Question

The area of a triangle formed by the lines joining the vertex of the parabola \( x^2 = \lambda y \) to the ends of its latus rectum is 18 sq units then the value of \( \lambda \) is

• A. 24
• B. 12
• C. 6
• D. 18

Hint:

For \( x^2 = 4ay \), endpoints of latus rectum are \( (2a,a) \) and \( (-2a,a) \).

Answer 1

The Correct Option is B

Step 1: Compare the given parabola with standard form.
The given parabola is:
\[ x^2 = \lambda y \]
The standard form of parabola is:
\[ x^2 = 4ay \]

Step 2: Find the value of \( a \).
Comparing both equations:
\[ 4a = \lambda \]
\[ a = \frac{\lambda}{4} \]

Step 3: Write the vertex of the parabola.
For \( x^2 = 4ay \), the vertex is:
\[ (0,0) \]

Step 4: Find the endpoints of latus rectum.
For parabola \( x^2 = 4ay \), endpoints of latus rectum are:
\[ (2a,a) \quad \text{and} \quad (-2a,a) \]
Substituting \( a = \frac{\lambda}{4} \):
\[ \left(\frac{\lambda}{2},\frac{\lambda}{4}\right) \quad \text{and} \quad \left(-\frac{\lambda}{2},\frac{\lambda}{4}\right) \]
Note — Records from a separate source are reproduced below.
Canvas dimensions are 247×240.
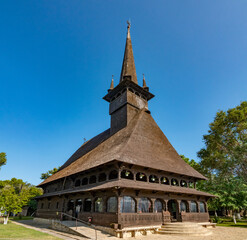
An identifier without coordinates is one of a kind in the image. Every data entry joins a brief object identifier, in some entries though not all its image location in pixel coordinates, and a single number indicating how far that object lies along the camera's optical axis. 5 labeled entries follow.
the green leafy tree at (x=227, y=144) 29.28
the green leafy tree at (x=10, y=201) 20.02
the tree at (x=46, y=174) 41.07
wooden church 13.73
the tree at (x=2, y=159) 36.62
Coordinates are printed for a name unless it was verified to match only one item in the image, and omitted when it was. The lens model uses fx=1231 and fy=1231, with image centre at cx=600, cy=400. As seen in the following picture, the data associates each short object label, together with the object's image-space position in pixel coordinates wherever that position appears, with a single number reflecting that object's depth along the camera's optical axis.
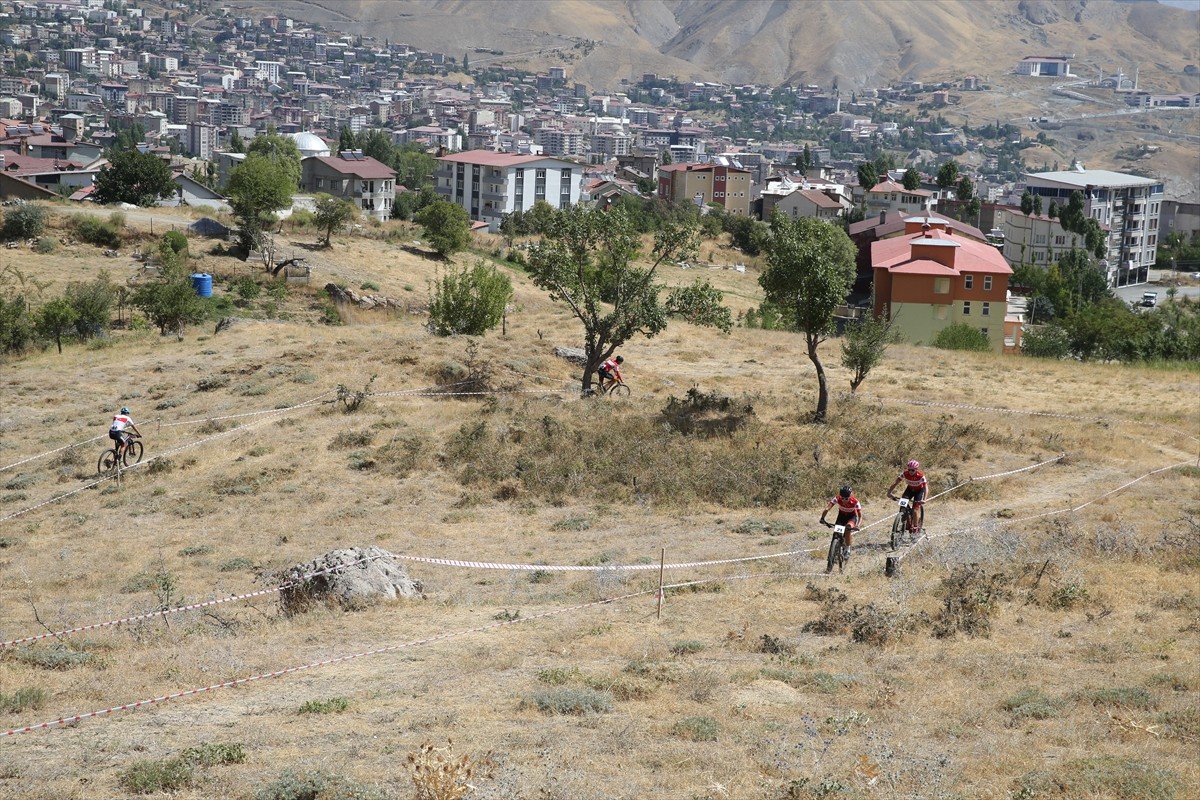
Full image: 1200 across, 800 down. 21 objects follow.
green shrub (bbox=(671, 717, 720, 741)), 12.11
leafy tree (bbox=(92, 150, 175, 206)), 72.62
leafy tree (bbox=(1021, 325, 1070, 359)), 56.47
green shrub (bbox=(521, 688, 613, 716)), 12.97
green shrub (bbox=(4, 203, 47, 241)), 56.03
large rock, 17.64
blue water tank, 51.03
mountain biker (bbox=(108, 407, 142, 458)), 26.80
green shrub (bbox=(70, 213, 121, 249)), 58.03
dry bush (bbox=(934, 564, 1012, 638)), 16.12
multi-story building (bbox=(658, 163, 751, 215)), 163.88
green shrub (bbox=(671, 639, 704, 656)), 15.21
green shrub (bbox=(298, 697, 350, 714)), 12.85
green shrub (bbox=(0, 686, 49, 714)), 13.06
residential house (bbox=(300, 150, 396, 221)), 119.56
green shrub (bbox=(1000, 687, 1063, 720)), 12.94
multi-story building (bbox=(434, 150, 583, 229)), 143.38
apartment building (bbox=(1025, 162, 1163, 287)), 152.12
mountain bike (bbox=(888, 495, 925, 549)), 20.47
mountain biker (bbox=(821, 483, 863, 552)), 19.14
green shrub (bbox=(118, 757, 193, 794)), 10.53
Step 5: Find the base of the triangle.
The base is the distance between the endpoints of the latus rectum:
\[ \text{Base} = \frac{\lambda}{2} - \left(-\frac{\lambda}{2}\right) \]
\[ \text{Base} = \lambda \]

Step 6: Find the height of the triangle.
The height is the perpendicular distance from vertex \( (0,0) \) to the line \( y = \frac{\lambda}{4} \):
\[ \text{Height} = \frac{\lambda}{4} \]

Step 7: Use area of triangle.
\[ \text{Area} = \frac{1}{2} \times \text{Base} \times \text{Height} \]
\[ 18 = \frac{1}{2} \times \lambda \times \frac{\lambda}{4} \]
\[ 18 = \frac{\lambda^2}{8} \]
\[ \lambda^2 = 144 \]
\[ \lambda = 12 \]
\[ \boxed{12} \]